The number of patients with chronic heart failure (HF) is increasing rapidly throughout the industrialized economies. Progressive pump dysfunction and sudden cardiac death are the primary causes of mortality in HF. Despite the implementation of guideline-mandated pharmacological therapies, the prognosis of HF patients remains poor. In this scenario, cardiac resynchronization therapy (CRT), has emerge as one of the most important breakthroughs in the treatment of HF, with remarkably consistent positive benefit in CRT treated patients. Nowadays CRT can treat 25-30% of patients with symptomatic HF and it is recommended in HF patients in NYHA class II-IV, presenting with left bundle branch block (LBBB) and/or QRS duration >120ms. Despite these stringent criteria for the selection of CRT candidates, the rate of non-response remains significant (30-50%).
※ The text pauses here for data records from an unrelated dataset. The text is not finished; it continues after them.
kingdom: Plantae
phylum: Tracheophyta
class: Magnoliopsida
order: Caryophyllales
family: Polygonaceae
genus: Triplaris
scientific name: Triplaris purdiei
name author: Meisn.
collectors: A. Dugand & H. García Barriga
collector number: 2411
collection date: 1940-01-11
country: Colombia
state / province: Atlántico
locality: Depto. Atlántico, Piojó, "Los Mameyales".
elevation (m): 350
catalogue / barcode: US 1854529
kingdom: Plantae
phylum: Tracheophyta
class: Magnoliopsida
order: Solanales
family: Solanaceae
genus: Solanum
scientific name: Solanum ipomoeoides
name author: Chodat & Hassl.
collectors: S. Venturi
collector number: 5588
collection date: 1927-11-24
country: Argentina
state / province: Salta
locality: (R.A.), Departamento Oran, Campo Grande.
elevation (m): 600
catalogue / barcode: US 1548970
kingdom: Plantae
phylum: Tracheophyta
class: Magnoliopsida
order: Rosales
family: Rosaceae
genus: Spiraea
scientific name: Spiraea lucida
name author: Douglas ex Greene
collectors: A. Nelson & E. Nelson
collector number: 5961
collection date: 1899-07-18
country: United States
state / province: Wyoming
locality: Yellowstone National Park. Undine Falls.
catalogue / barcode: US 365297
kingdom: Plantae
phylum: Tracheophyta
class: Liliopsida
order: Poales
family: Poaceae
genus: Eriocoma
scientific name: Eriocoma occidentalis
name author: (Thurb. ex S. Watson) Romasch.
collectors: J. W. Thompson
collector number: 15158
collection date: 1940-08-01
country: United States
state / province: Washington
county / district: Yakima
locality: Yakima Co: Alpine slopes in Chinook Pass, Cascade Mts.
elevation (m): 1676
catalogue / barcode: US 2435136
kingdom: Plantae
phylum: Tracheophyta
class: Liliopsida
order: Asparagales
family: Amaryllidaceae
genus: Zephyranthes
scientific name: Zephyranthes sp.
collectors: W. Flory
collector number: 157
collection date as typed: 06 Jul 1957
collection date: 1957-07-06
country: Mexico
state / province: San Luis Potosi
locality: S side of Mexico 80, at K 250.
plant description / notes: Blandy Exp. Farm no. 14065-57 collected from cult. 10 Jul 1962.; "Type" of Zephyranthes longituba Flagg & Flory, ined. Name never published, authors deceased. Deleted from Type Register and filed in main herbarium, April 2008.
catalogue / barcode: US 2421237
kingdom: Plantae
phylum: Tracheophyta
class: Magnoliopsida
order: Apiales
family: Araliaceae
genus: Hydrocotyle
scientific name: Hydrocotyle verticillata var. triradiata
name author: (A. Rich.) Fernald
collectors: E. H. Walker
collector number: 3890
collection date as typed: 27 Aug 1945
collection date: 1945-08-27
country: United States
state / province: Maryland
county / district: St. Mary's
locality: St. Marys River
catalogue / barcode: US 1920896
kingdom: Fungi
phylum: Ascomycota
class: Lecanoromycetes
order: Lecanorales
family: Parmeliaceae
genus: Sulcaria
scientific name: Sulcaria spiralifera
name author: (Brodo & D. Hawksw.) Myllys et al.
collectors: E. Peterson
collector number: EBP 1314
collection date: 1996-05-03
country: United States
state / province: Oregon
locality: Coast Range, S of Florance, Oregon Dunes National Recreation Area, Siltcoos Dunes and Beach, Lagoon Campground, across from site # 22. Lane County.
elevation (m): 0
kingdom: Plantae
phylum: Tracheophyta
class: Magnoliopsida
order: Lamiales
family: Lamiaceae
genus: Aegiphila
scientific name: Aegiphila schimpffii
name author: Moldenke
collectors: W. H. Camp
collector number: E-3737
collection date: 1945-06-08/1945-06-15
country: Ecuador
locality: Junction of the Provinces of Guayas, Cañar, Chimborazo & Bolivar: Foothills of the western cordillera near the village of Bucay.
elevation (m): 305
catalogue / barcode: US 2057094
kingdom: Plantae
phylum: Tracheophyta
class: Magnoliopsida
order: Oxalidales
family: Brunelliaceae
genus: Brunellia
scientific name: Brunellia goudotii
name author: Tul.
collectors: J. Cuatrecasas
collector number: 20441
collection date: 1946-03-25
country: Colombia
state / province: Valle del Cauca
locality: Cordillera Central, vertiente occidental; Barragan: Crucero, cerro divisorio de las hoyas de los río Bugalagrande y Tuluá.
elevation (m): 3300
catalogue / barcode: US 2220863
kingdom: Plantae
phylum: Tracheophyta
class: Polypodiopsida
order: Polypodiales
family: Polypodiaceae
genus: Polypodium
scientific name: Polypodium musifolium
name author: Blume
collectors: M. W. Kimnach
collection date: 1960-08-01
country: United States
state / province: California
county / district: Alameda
Especially in the field of HF cardiology, the use of CRT has raised concerns, because it was not understood how CRT as an electrical therapy could solve a mechanical problem like HF. Although recent clinical observations have indicated a close relationship between the QRS duration and response to CRT, the mechanism behind the relationship between CRT response and QRS duration is not entirely clear. Understanding the non-trivial interplay between electrical activation and mechanical contraction, including the evaluation of in-vivo electromechanical (EM) coupling, is crucial for full mechanistic understanding of CRT’s mode of action. Such a characterization will greatly help in 1) identifying the ideal substrate for CRT response; and 2) further strengthening the response in those patients who benefit from CRT. We postulate that a multimodal approach, integrating detailed mechanical and electrical information, can provide additional valuable information about the disease in the individual patient.
We recently developed a novel method for the in-vivo EM assessment, and in the present project we propose to explore the value of various novel descriptors of EM coupling for the prediction of CRT response in a larger population. In detail the project aims at:
- comparing measures of strain obtained by electroanatomical mapping with those derived from tagged CMR, and investigate the relation of both strain measures with the sequence of electrical activation;
- comparing the presence of low endocardial voltages with the presence of scar tissue as from delayed enhanced CMR, and investigate whether low voltage correlates with shorter diastolic perfusion time;
- evaluating the predictive values of the slope and intercept of the relation between local electrical activation and mechanical contraction as well as the presence of low voltage regions with CRT response;
- creating a multivariate model including all novel electrical and mechanical measurements as well as scar as predictors of a positive CRT outcome in a 6-month follow-up.